(Reuters) – Concerns that extended factory lockdowns and social distancing rules will dent company profits prompted analysts to cut forecasts for Asian companies’ 2020 earnings by around 5.4% over the last month, Refinitiv data showed.
The reductions take the total cut in earnings estimates to 14.8% so far this year.
The companies most affected are those reliant on exports and on energy, following a collapse in oil prices and in fuel demand because of lockdown restrictions and border closures.
Graphic – Change in Asian companies profit estimates: https://fingfx.thomsonreuters.com/gfx/mkt/ygdvzynzlpw/Change%20in%20Asian%20companies%20profit%20estimates.jpg
In the last month, companies dependent on the energy sector faced a 17.8% cut in 2020 forecasts.
Companies in export-reliant economies, South Korea and Thailand, were also hit hard as their profit forecasts were reduced by about 9% and 8.3% respectively.

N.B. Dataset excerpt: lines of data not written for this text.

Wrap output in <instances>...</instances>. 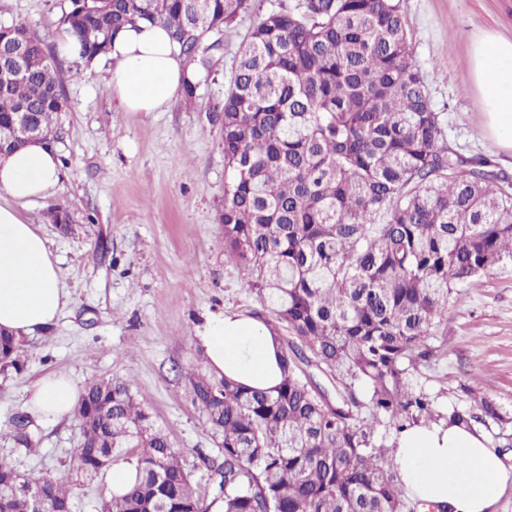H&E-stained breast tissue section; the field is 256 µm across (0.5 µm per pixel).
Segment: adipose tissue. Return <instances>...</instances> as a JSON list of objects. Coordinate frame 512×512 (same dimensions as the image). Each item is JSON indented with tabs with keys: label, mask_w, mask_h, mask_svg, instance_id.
<instances>
[{
	"label": "adipose tissue",
	"mask_w": 512,
	"mask_h": 512,
	"mask_svg": "<svg viewBox=\"0 0 512 512\" xmlns=\"http://www.w3.org/2000/svg\"><path fill=\"white\" fill-rule=\"evenodd\" d=\"M107 86L127 112H162L183 92L191 69L163 23L127 28L112 42ZM473 80L485 108L489 138L512 150V39L492 31L476 37ZM57 152L39 143L0 159V326L23 336L51 324L67 302V292L47 242L17 211L47 197L60 182ZM197 337L208 368L244 385L269 389L281 378L277 342L261 321L235 312L207 318ZM79 390L65 375L53 374L31 389L29 404L43 419L71 414ZM406 494L439 504L447 512H491L512 471L476 431L446 425L405 429L394 452Z\"/></svg>",
	"instance_id": "obj_1"
}]
</instances>
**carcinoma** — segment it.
<instances>
[{"label":"carcinoma","instance_id":"carcinoma-1","mask_svg":"<svg viewBox=\"0 0 512 512\" xmlns=\"http://www.w3.org/2000/svg\"><path fill=\"white\" fill-rule=\"evenodd\" d=\"M70 0L61 17L90 68L138 20L161 22L191 64L184 97L208 82L214 41L249 0ZM23 37L30 69L0 80V125L21 106L44 132L68 107L48 35L0 22V41ZM212 121L223 132L224 251L262 310L252 316L279 345L271 390L188 372L192 404L223 449L224 512H415L394 463L404 429L471 428L474 413L418 385L427 345L460 288L512 260V185L485 156L448 143L415 62L400 0H301L264 13L242 50ZM21 341L0 330V366L19 365ZM81 439L73 469L137 450L135 483L111 512H200L191 473L132 385L91 381L74 410ZM43 492L72 512L73 492L48 475L0 460V479ZM0 494V512H29Z\"/></svg>","mask_w":512,"mask_h":512}]
</instances>
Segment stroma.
Masks as SVG:
<instances>
[{
  "mask_svg": "<svg viewBox=\"0 0 512 512\" xmlns=\"http://www.w3.org/2000/svg\"><path fill=\"white\" fill-rule=\"evenodd\" d=\"M251 0L217 35L213 72L193 106L175 100L163 112H122L105 85V63L86 69L57 56L69 104L56 123L53 147L65 175L50 196L24 206L28 223L47 239L70 302L49 326L22 339L19 368H0V459L25 474L68 477L80 439L76 417L33 419L32 449L15 437L16 417L28 415L29 391L60 373L85 386L96 379L131 383L153 418L182 452L201 506L220 492L214 472L222 450L191 403L185 374L205 366L196 332L211 315H250L260 305L235 262L224 253V149L211 120L230 88L248 36L277 2ZM69 0H5L6 17L39 33L58 35ZM415 60L449 143L484 155L512 175V153L484 130V108L473 83L471 45L484 31L512 38V0H402ZM69 215V231L51 218ZM429 343L434 356L420 367L421 384L440 408L487 399L507 418L476 420L474 428L512 470V261L462 288ZM474 393H465L467 385Z\"/></svg>",
  "mask_w": 512,
  "mask_h": 512,
  "instance_id": "1",
  "label": "stroma"
}]
</instances>
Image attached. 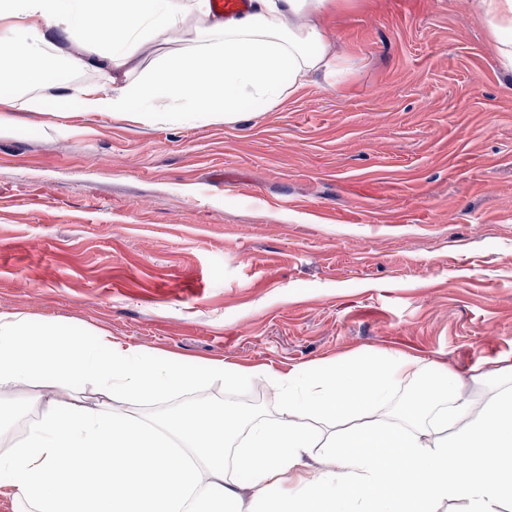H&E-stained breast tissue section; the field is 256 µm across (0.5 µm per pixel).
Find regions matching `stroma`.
Returning <instances> with one entry per match:
<instances>
[{"label": "stroma", "instance_id": "stroma-1", "mask_svg": "<svg viewBox=\"0 0 512 512\" xmlns=\"http://www.w3.org/2000/svg\"><path fill=\"white\" fill-rule=\"evenodd\" d=\"M477 2L342 0L339 79L233 124L0 92V313L252 372L134 416L257 393L274 419L279 375L395 352L485 399L512 365V72Z\"/></svg>", "mask_w": 512, "mask_h": 512}]
</instances>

Both economies shrank in the last quarter, with South Korea recording its biggest contraction since 2008 as self-isolation measures reduced consumption and global trade slumped.
The profit forecast downgrades followed poor first-quarter earnings results for many Asian companies, which reported a 19% year-on-year fall in bottom line, Refinitiv data found.
The consumer discretionary sector, which includes companies selling non-essential durable items such as televisions and automobiles, also faced big downgrades, the data showed.